Le chiffre 7 sert également à structurer le livre. Puisque l’Apocalypse est composée de 7 séries de 7 éléments. On voit d’abord 7 Églises (ch. 2&3) puis 7 sceaux (ch. 4 – 8.1) etc. Voici un schéma qui résume ce plan : http://www.creusonslabible.fr/?p=4909. Ce plan suggère que l’Apocalypse nous révèle une réalité multi-facettes, sous différents angles de vue : il y a le point de vue des sceaux, le point de vue des trompettes, le point de vue des signes etc.

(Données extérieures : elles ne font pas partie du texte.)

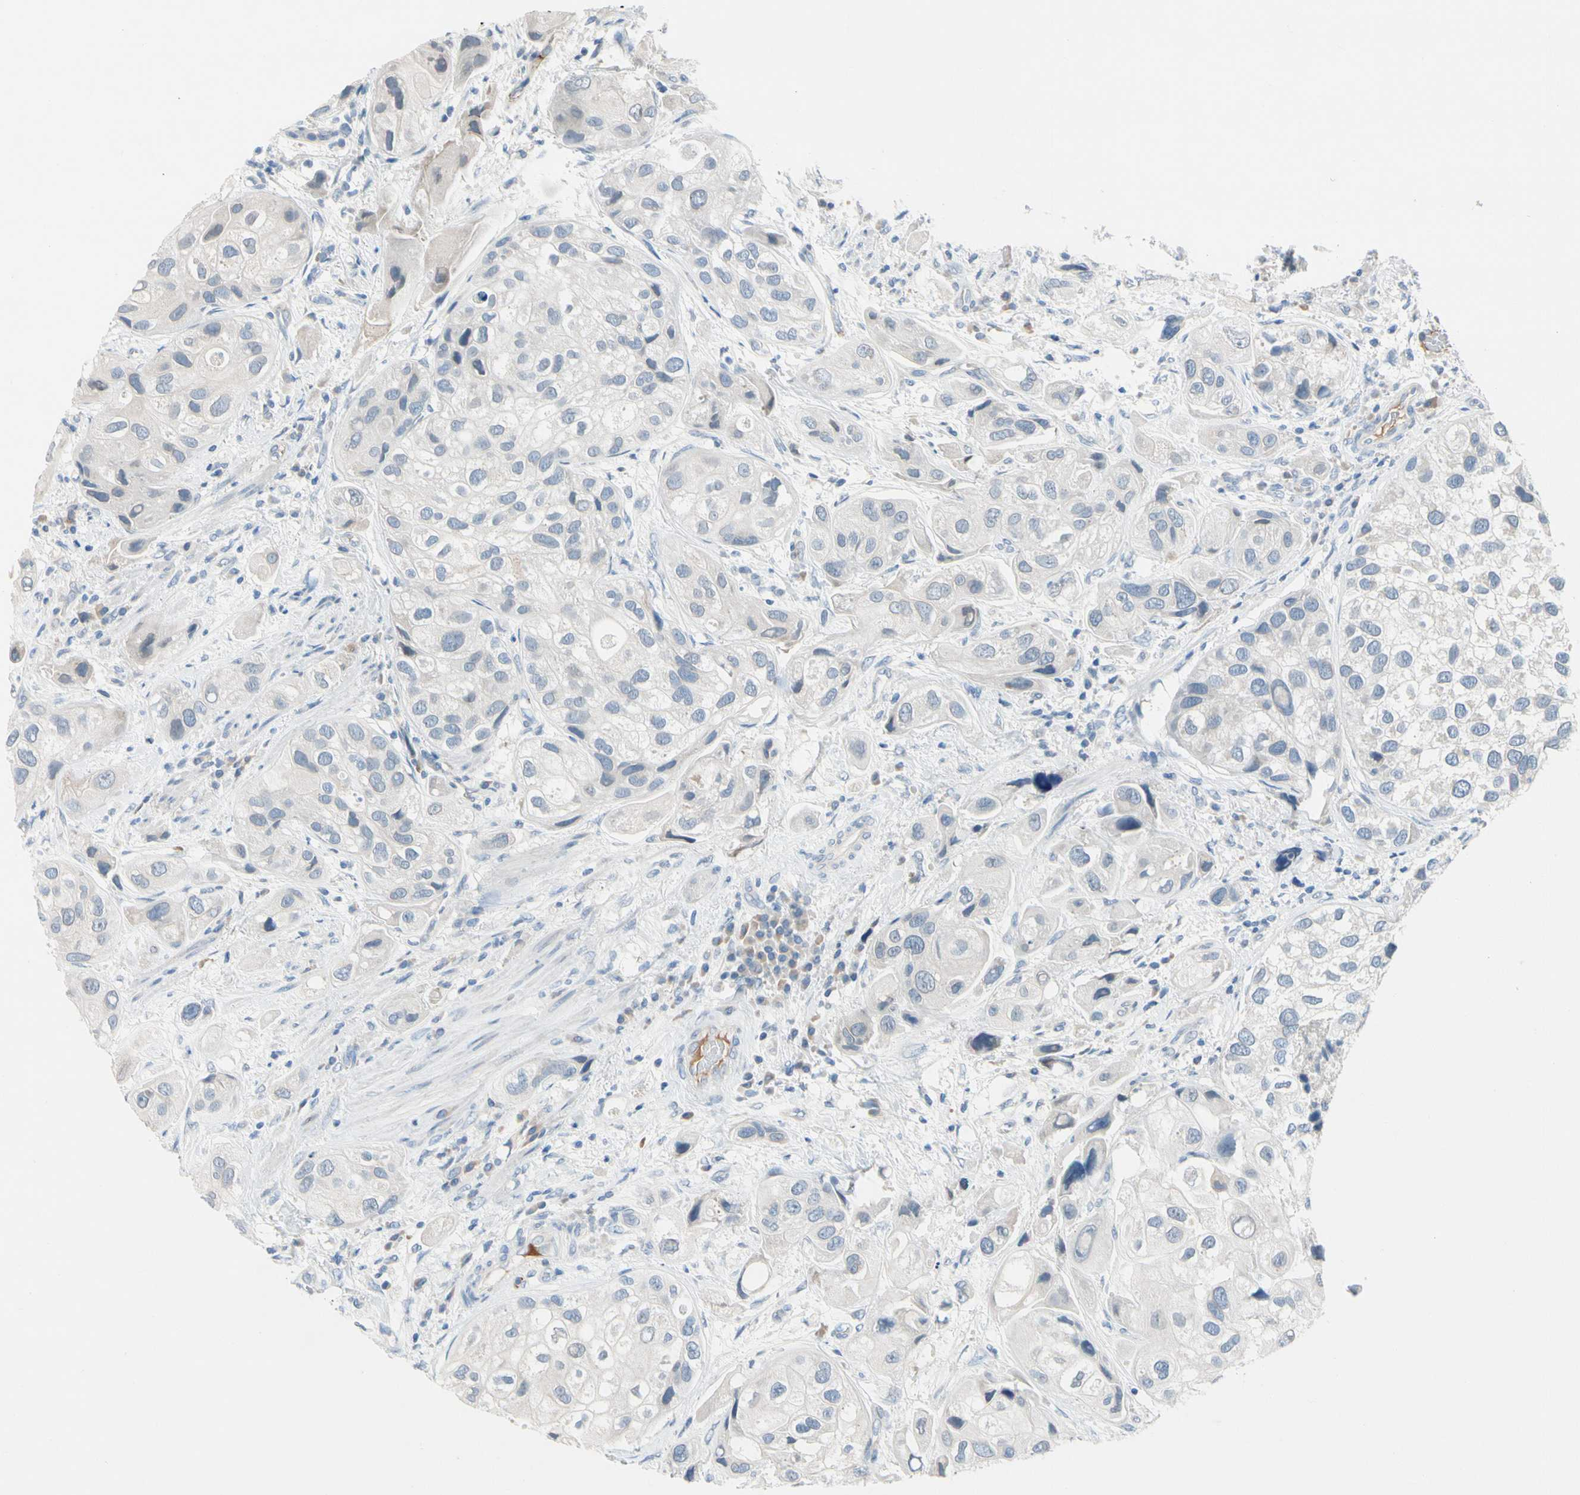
{"staining": {"intensity": "negative", "quantity": "none", "location": "none"}, "tissue": "urothelial cancer", "cell_type": "Tumor cells", "image_type": "cancer", "snomed": [{"axis": "morphology", "description": "Urothelial carcinoma, High grade"}, {"axis": "topography", "description": "Urinary bladder"}], "caption": "Photomicrograph shows no significant protein staining in tumor cells of high-grade urothelial carcinoma. Nuclei are stained in blue.", "gene": "CNDP1", "patient": {"sex": "female", "age": 64}}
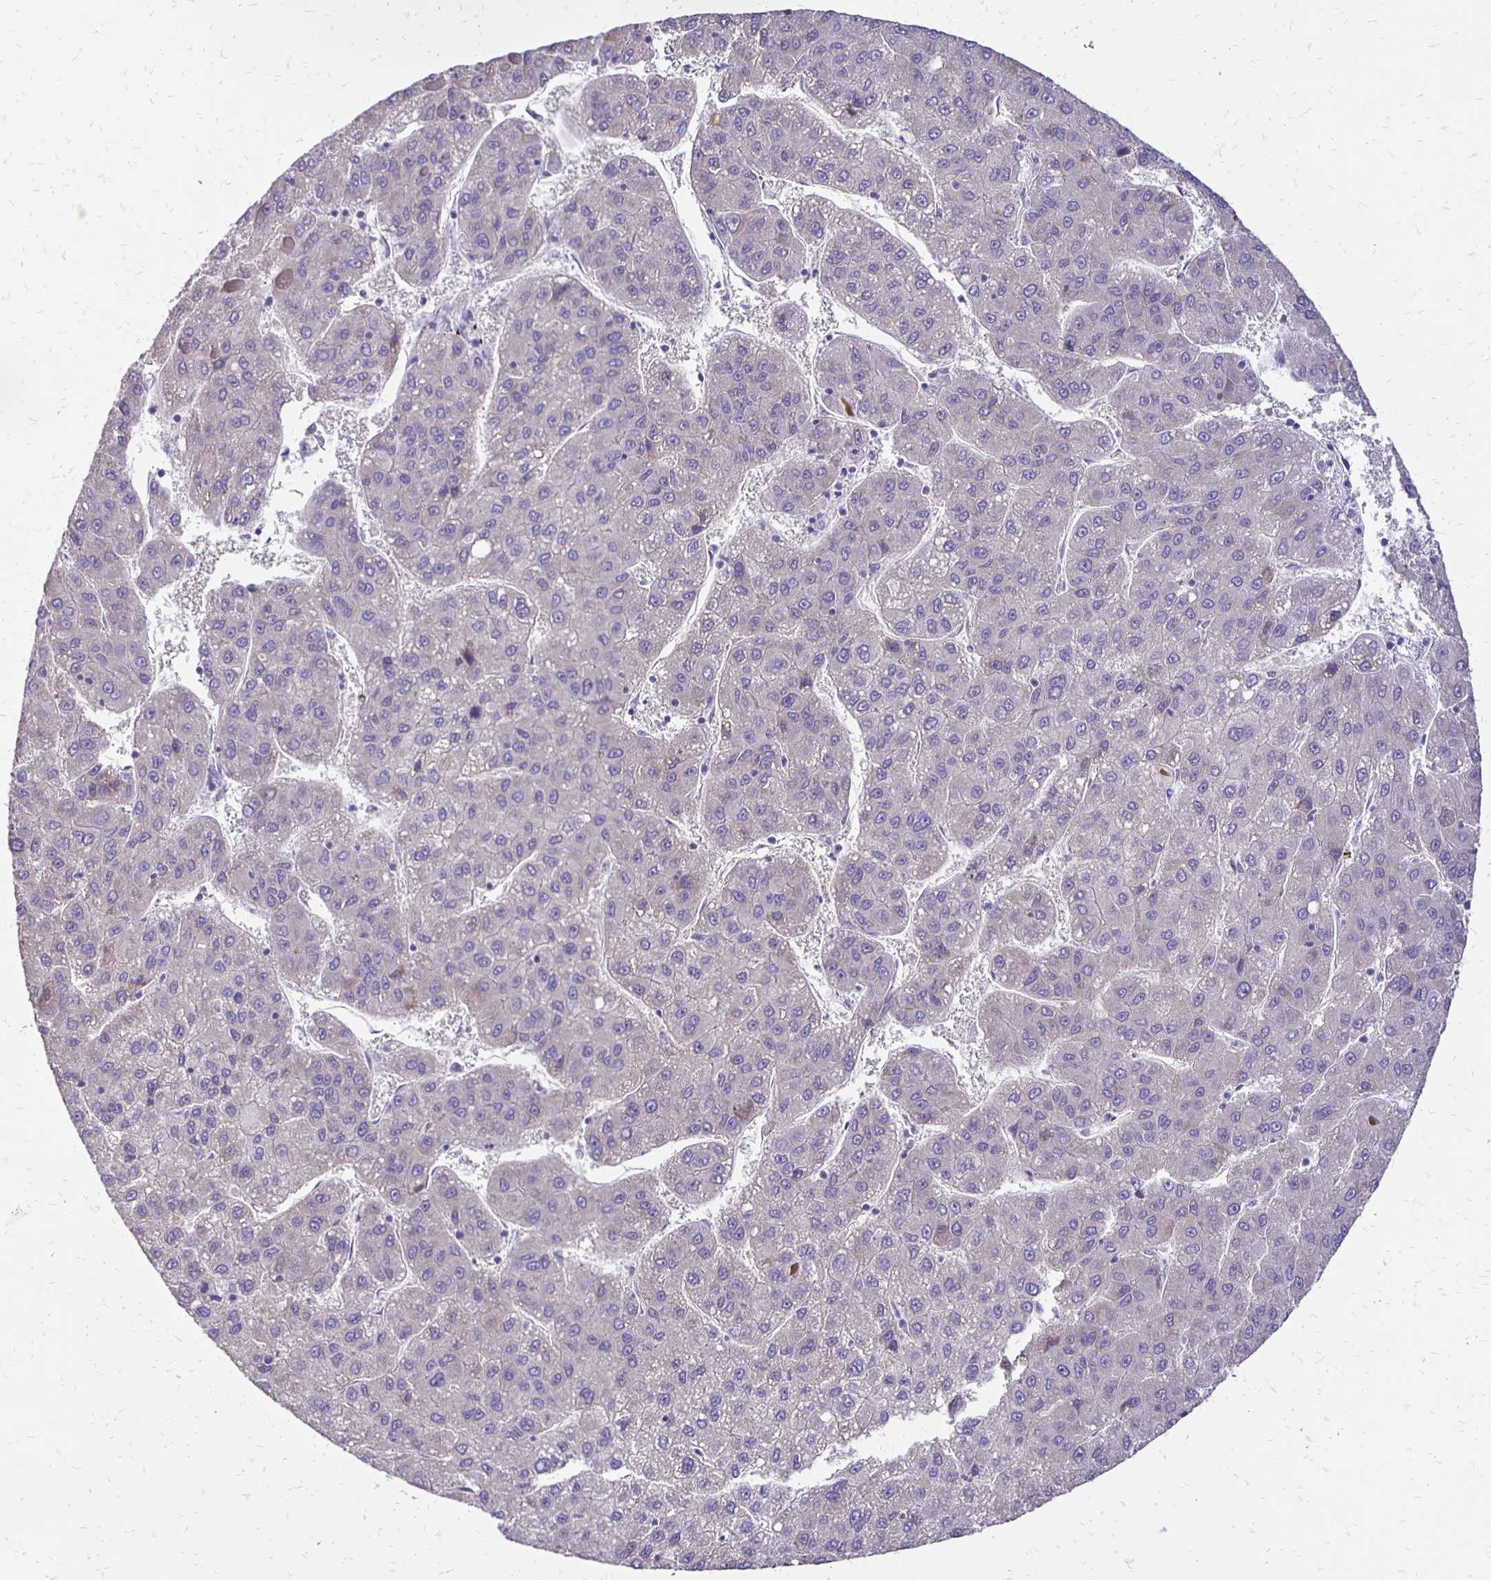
{"staining": {"intensity": "negative", "quantity": "none", "location": "none"}, "tissue": "liver cancer", "cell_type": "Tumor cells", "image_type": "cancer", "snomed": [{"axis": "morphology", "description": "Carcinoma, Hepatocellular, NOS"}, {"axis": "topography", "description": "Liver"}], "caption": "A photomicrograph of liver hepatocellular carcinoma stained for a protein reveals no brown staining in tumor cells.", "gene": "ANKRD45", "patient": {"sex": "female", "age": 82}}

On retrouve aussi d’autres nombres : le 12 (les tribus et les apôtres), 1000 le nombre de l’immensité, 6 (7-1, on essaie d’atteindre la perfection mais on n’y arrive pas). Et aussi des combos, 144000 c’est 12x12x1000, on peut y voir la multitude du peuple de l’Ancienne et de la Nouvelle alliance.

Conclusion : Dieu règne

Au cœur de la question du millénium, il y a la question du règne de Dieu. Avec Jésus, le Royaume de Dieu s’est approché (Mc 1.15), il est présent (Lc 17.20-21) mais il n’est pas encore là dans sa totalité : « que ton règne vienne » (Mt 6.10). Le Royaume est déjà là mais pas encore totalement là. Beaucoup d’avis divergent sur le déroulé futur exact mais tout le monde est d’accord que le Royaume final dans la nouvelle création vient, c’est bien là l’essentiel et c’est ce que, fondamentalement l’Apocalypse annonce.

Pierre Leray, Coordinateur Régional des GBU en Île de France

1 Certains ont parfois du mal avec le principe d’interpréter l’Écriture : « La Bible, c’est la vérité, ça ne s’interprète pas ! ». Mais, interpréter, en gros, c’est comprendre un texte. Sans nier, que la Bible est la vérité, encore faut-il la comprendre ! J’utilise donc grosso-modo interpréter et comprendre comme des synonymes dans cet article.